# Activity:
Starting at the line where "14 lipca 2026" occurs, reproduce each line through the end of the entries below exactly. Omit every picture.

** Opening Records to use block **

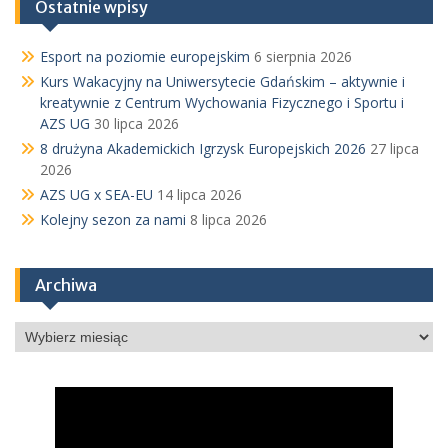
Ostatnie wpisy
Esport na poziomie europejskim
6 sierpnia 2026
Kurs Wakacyjny na Uniwersytecie Gdańskim – aktywnie i
kreatywnie z Centrum Wychowania Fizycznego i Sportu i
AZS UG
30 lipca 2026
8 drużyna Akademickich Igrzysk Europejskich 2026
27 lipca
2026
AZS UG x SEA-EU
14 lipca 2026
Kolejny sezon za nami
8 lipca 2026
Archiwa
Archiwa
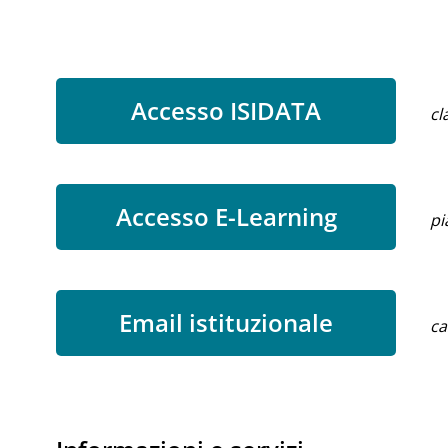
Accesso ISIDATA
cl
Accesso E-Learning
pi
Email istituzionale
ca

** Closing Records to use block **

# Result of this exercise:
14 lipca 2026
Kolejny sezon za nami
8 lipca 2026
Archiwa
Archiwa
Accesso ISIDATA
cl
Accesso E-Learning
pi
Email istituzionale
ca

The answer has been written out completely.